Directions for this task
Decide whether each statement below agrees with the passage about Julie Andrews that follows. Answer yes or no for each, and quote the words of the passage that settle it: (a) Andrews made her Broadway debut in The Boy Friend. (b) Andrews received the AFI Life Achievement Award in 2019. (c) Andrews has won five Primetime Emmy Awards.

Dame Julie Andrews is an English actress, singer, and director. Known for her performances on stage and screen, she has received several accolades including an Academy Award, a British Academy Film Award, seven Golden Globe Awards, two Grammy Awards, and four Primetime Emmy Awards as well as a nomination for three Tony Awards. She has been honored with the Kennedy Center Honors in 2001 the Screen Actors Guild Lifetime Achievement Award in 2007, the Venice Film Festival's Golden Lion in 2019 and the AFI Life Achievement Award in 2022.

Andrews started her career on stage making her Broadway debut in the musical The Boy Friend (1954) earning a Theater World Award. She gained her breakthrough for her role as Eliza Doolittle in the Lerner and Loewe musical My Fair Lady (1957) for which she was nominated for the Tony Award for Best Actress in a Musical. She continued to gain acclaim and Tony-award nominations for her portrayals of Queen Guinevere in the Lerner and Loewe musical Camelot (1961), and Victoria Grant in the Blake Edwards musical Victor/Victoria (1982). The later of which earned her the Drama Desk Award for Outstanding Actress in a Musical. She acted in the off-Broadway Stephen Sondheim revue Putting It Together (1993) for which she earned an Outer Critics Circle Award as well as a nomination for the Drama Desk Award for Outstanding Featured Actress in a Musical.

Provided information

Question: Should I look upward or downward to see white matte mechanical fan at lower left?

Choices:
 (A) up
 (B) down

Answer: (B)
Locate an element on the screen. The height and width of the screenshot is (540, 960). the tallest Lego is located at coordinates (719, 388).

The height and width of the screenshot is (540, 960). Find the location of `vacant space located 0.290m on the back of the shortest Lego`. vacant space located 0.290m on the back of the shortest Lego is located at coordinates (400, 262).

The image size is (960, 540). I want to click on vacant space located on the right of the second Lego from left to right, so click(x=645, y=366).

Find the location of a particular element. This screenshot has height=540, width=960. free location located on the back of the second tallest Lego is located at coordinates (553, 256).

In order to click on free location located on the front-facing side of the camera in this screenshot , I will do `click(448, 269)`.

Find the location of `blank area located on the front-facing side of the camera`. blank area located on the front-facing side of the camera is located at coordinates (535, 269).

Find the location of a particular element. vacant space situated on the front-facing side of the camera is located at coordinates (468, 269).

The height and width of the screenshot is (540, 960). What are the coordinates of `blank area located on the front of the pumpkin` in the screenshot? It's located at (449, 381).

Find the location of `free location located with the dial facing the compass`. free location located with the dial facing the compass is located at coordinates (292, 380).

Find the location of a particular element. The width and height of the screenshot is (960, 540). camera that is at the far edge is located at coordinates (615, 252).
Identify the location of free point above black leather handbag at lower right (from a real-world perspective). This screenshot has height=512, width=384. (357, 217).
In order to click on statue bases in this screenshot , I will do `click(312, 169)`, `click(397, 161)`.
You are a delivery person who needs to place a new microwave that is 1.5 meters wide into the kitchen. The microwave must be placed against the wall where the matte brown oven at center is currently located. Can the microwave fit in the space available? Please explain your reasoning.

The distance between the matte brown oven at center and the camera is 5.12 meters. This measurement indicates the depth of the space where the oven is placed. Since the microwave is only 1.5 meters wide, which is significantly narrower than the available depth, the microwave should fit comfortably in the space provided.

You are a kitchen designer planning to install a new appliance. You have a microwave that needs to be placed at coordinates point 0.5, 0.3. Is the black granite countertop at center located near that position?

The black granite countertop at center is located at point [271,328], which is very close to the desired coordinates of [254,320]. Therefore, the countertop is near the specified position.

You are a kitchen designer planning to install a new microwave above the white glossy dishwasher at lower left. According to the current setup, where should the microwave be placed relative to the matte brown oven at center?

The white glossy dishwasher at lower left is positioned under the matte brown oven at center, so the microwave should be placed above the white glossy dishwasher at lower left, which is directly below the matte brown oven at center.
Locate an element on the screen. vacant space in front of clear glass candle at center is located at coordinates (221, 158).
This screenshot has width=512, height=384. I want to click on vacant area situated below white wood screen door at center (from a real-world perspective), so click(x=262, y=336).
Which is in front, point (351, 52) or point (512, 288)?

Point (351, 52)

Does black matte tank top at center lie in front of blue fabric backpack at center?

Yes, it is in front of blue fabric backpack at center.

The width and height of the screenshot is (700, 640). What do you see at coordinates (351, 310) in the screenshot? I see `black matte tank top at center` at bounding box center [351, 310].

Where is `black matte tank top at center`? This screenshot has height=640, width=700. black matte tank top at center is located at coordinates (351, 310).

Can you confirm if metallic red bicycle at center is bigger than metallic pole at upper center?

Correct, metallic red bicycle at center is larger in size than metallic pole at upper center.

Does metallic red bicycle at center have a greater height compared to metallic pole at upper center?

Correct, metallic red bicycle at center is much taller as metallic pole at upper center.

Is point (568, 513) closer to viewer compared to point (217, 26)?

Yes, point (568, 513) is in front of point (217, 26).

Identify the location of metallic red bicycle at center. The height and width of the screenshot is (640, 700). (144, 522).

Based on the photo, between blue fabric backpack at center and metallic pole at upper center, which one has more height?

Written answer
(a) Yes: "making her Broadway debut in the musical The Boy Friend (1954)"
(b) No: "the Venice Film Festival's Golden Lion in 2019 and the AFI Life Achievement Award in 2022"
(c) No: "four Primetime Emmy Awards"